Three Harsh Truths About the AI Industry in 2026
Recently, I chatted with friends working in AI. Surprisingly, we all shared the same sentiment: while the AI industry looks glamorous on the surface in 2026, there’s turbulence beneath.
Let me share some numbers. OpenAI raised $122 billion. Anthropic’s annualized revenue exceeded $30 billion. The industry seems to be thriving. But at the same time, Meta laid off 15% of its AI division. Google froze hiring for some AI projects. A major domestic tech company reportedly “optimized” its entire large model team.
This “fire and ice” situation reveals the first harsh truth: money is concentrating at the top, while smaller players struggle to survive.
The second truth: the price war hasn’t ended—it’s just taken a different form.

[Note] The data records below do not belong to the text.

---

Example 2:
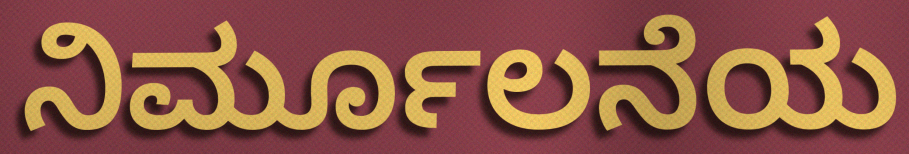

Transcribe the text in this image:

ನಿರ್ಮೂಲನೆಯ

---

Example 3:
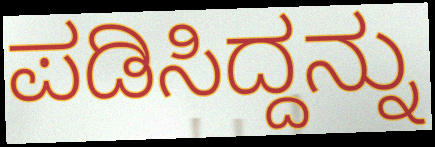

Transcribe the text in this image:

ಪಡಿಸಿದ್ದನ್ನು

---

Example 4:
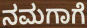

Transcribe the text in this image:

ನಮಗಾಗೆ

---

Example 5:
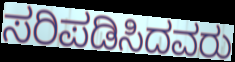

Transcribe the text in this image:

ಸರಿಪಡಿಸಿದವರುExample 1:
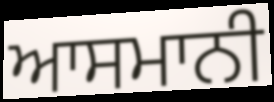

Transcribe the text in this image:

ਆਸਮਾਨੀ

Early this year, vendors were openly competing on price, with API costs dropping continuously. Now, the battlefield has shifted to “hidden costs”—whose service is more stable, whose response is faster, whose support is better. These invisible competitions often cost more than visible price cuts.
The third truth might be more surprising: technological superiority doesn’t equal commercial success.

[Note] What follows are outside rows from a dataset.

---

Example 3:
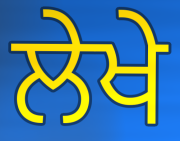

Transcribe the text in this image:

ਲੇਖੇ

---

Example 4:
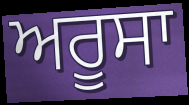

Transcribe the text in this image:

ਅਰੂਸਾ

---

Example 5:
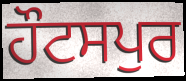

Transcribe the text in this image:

ਹੌਟਸਪੁਰ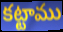
కట్టాము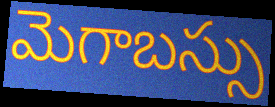
మెగాబస్సు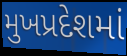
મુખપ્રદેશમાં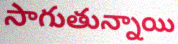
సాగుతున్నాయి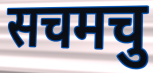
सचमचु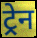
ट्र्रेनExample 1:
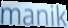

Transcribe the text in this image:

manik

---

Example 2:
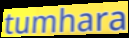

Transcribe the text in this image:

tumhara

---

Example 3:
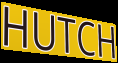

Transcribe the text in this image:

HUTCH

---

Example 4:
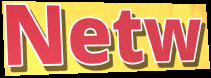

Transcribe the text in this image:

Netw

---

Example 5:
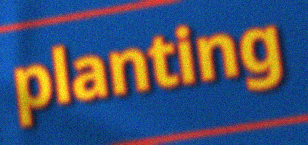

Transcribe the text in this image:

plantingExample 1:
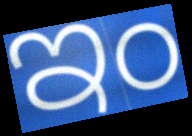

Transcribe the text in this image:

ఇం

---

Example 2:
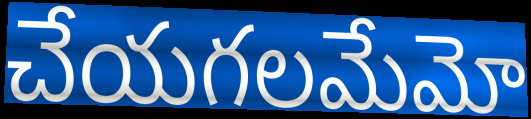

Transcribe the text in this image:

చేయగలమేమో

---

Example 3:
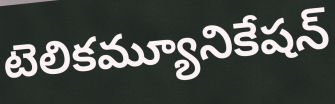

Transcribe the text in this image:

టెలికమ్యూనికేషన్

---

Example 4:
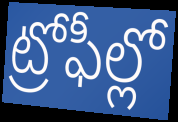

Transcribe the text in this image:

ట్రోఫీల్లో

I’ve seen too many technically strong teams fail to build viable products. Some had wrong market positioning. Others had terrible user experience. Some simply had unsustainable business models. The technical barrier in AI is dropping rapidly, but product and operational capabilities remain scarce resources.

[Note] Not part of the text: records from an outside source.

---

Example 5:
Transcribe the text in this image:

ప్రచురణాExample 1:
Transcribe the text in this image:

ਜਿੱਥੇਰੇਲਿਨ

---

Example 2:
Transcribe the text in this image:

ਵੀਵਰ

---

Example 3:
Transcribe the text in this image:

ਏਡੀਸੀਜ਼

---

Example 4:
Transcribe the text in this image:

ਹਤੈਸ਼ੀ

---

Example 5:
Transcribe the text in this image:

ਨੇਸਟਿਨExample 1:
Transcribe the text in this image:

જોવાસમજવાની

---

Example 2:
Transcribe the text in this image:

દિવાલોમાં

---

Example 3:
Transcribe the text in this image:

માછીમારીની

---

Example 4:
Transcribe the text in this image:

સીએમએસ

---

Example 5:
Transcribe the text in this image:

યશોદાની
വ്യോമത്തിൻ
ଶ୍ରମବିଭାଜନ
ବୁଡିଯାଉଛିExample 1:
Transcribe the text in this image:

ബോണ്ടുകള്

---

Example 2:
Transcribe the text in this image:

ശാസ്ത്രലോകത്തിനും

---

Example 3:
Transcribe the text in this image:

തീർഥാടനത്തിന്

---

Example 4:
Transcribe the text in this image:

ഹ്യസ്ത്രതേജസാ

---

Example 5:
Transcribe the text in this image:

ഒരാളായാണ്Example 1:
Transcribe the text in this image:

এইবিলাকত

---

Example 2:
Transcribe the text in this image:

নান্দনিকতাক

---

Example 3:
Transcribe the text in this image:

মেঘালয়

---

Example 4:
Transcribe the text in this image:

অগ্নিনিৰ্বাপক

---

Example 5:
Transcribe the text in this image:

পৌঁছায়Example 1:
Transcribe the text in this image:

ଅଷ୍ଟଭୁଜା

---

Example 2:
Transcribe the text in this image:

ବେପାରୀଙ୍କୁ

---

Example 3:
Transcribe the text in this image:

Honestly, as a former algorithm engineer, I used to believe that good technology guarantees success. Now I understand—the AI industry has entered its second half. Pure technical advantages aren’t enough anymore. You need to understand product, market, users, and even capital operations.
For entrepreneurs wanting to enter AI, my advice is: stop fixating on foundation models—that battlefield is already a red ocean. Find pain points in vertical domains and solve specific problems with AI. That’s where opportunity still exists.
After all, it’s not the strongest that survive, but those most adaptable to change.